Il n’y a aucun doute que la décennie 2011-2021 a été celle de toutes les dérives, du terrorisme aux trafics de drogue et d’armes en passant par la contrebande, la corruption et le blanchiment d’argent. Ils ont tous proliféré dans l’impunité totale. Mais, aujourd’hui, malgré la bonne intention (et la nécessité) de « nettoyer » l’administration, les entreprises, les banques et les circuits commerciaux des magouilles et des trafics, ce qui représente de véritables freins à la relance économique et au renflouement des caisses de l’Etat, l’opération « mani puliti » suscite beaucoup d’interrogations et de réserves chez ceux qui voient en cette opération de chasse à l’homme et de diabolisation des hommes d’affaires, un risque de dislocation et de faillite pour le pays. Ils pensent qu’elle est contre-productive au moment où le pays a besoin de chaque investisseur, de chaque homme d’affaires et de chaque dinar économisé.

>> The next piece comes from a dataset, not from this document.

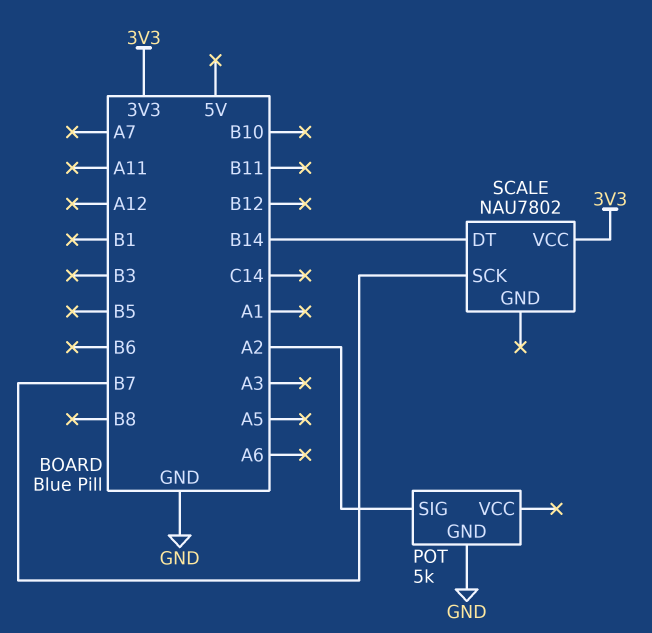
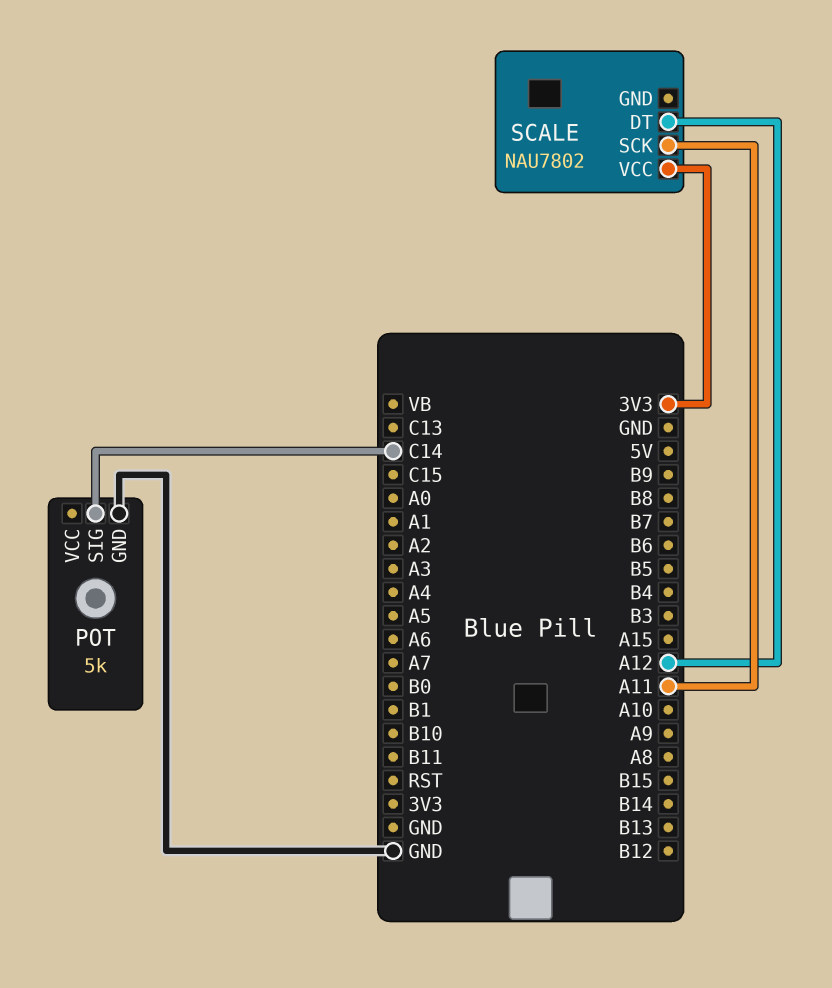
POT pin SIG: A2 -> C14
SCALE pin DT: B14 -> A12
SCALE pin SCK: B7 -> A11

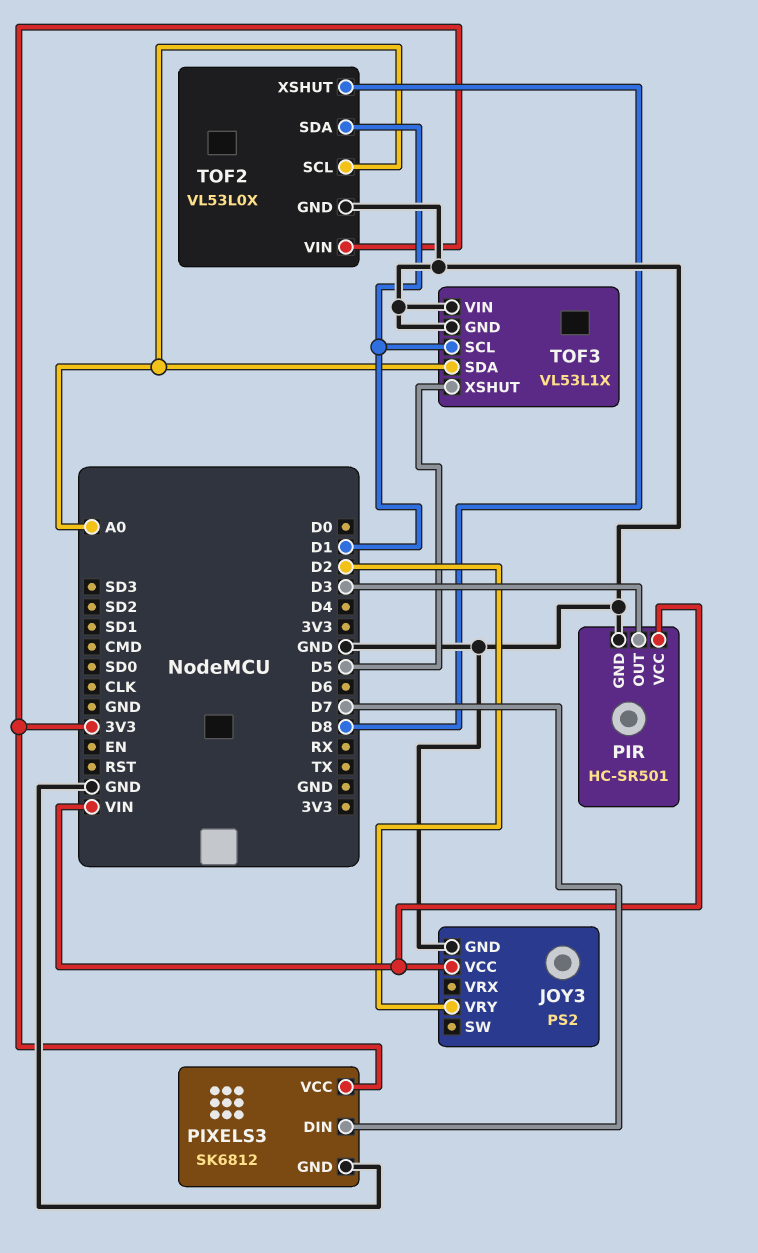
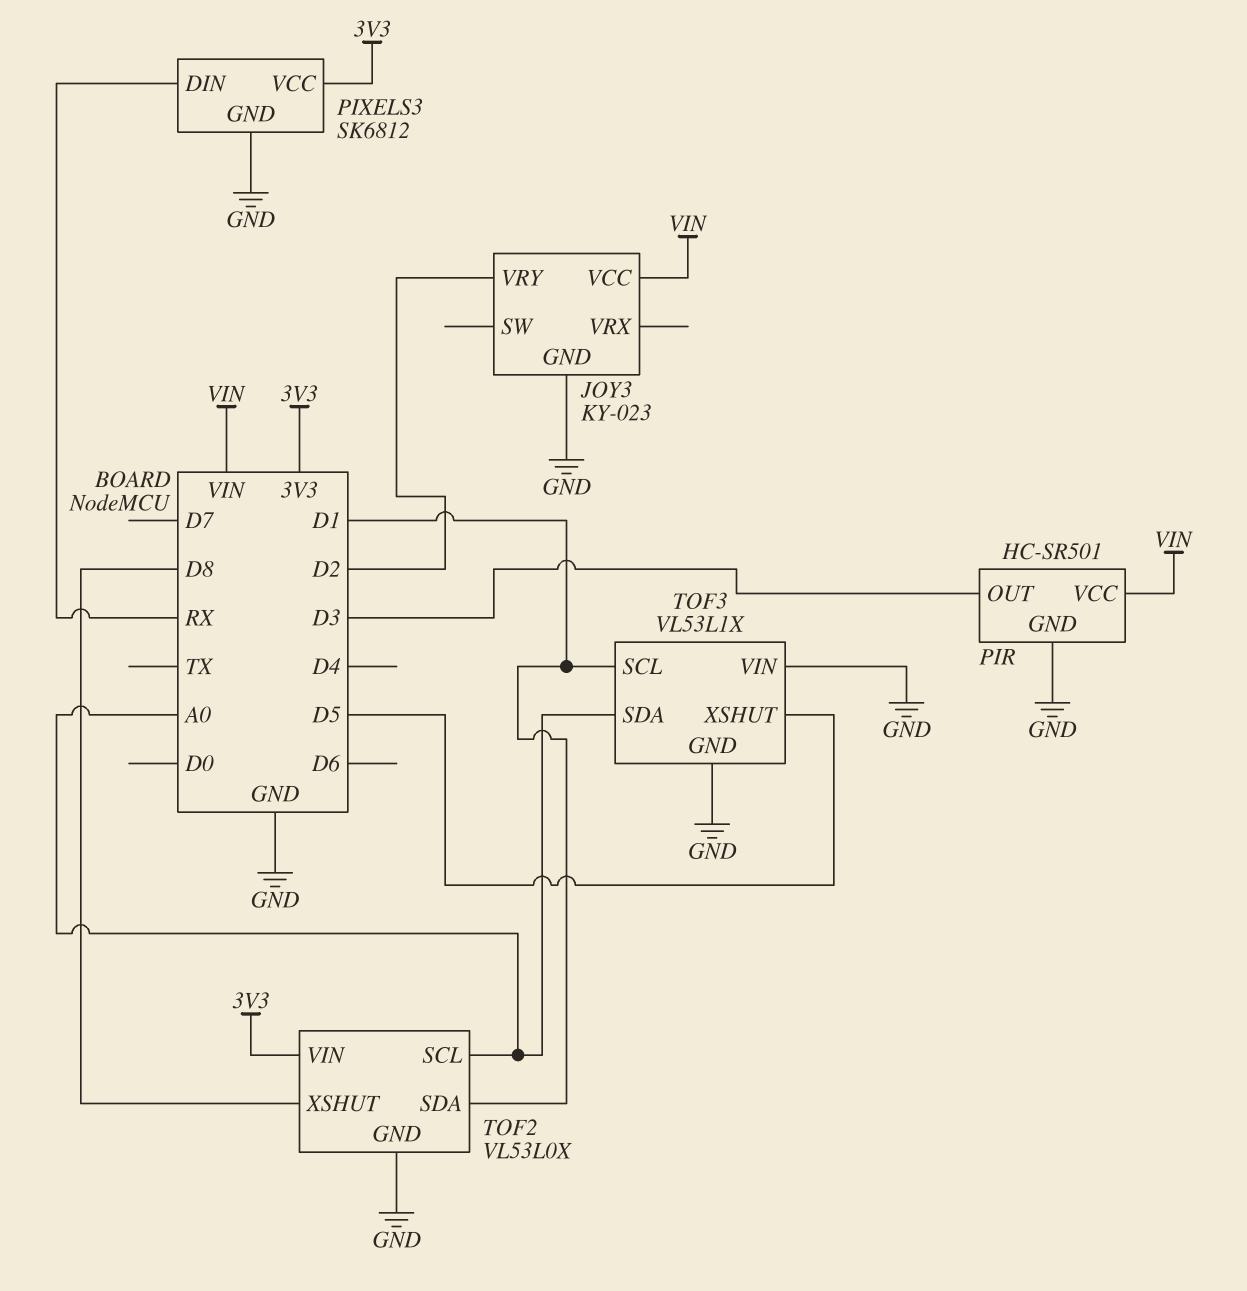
JOY3: PS2 -> KY-023
PIXELS3 pin DIN: D7 -> RX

D’autres s’interrogent si la vague d’arrestations, de procès attendus et de suspensions de fonctionnaires dans des administrations publiques pour présentation de faux diplômes, ne va pas compromettre l’issue de la prochaine élection présidentielle de 2024 pour l’actuel président lui-même, dans le cas où il serait candidat à sa propre succession.
Dans tous les cas, Kaïs Saïed semble ne pas se préoccuper de sa cote de popularité ni de son avenir politique à la tête de l’Etat en ouvrant le feu sur plusieurs fronts, aussi dangereux les uns que les autres, et en se faisant beaucoup d’ennemis.
Paradoxalement, cette témérité renforce l’image de l’homme intègre et suscite la confiance chez beaucoup de citoyens qui, malgré la situation socio-économique compliquée et sans horizons, continuent de patienter en attendant des jours meilleurs. Par moments, des nouvelles tombent sur le fil pour donner raison à ces derniers. La dernière en date est la bonne place de la Tunisie dans le classement Basel qui s’intéresse à la lutte contre le blanchiment d’argent. La Tunisie est désignée comme un pays sûr, peu exposé au blanchiment d’argent en se plaçant en tête des pays de la région MENA et en deuxième position à l’échelle de l’Afrique. Ce résultat a le mérite de témoigner de la bonne gestion des affaires du pays, de l’efficacité du système mis en place pour la lutte contre le blanchiment d’argent et du sérieux du travail accompli. La Tunisie revient de loin mais la tâche n’est pas terminée et la vigilance reste de rigueur.
S’il est indispensable de poursuivre la lutte contre la corruption, il est également essentiel pour l’avenir du pays et des générations actuelles que cette question ainsi que celle relative à la récupération des biens spoliés soient examinées dans les normes les plus strictes de la légalité et du respect des droits humains et qu’elles ne se transforment pas en règlements de compte.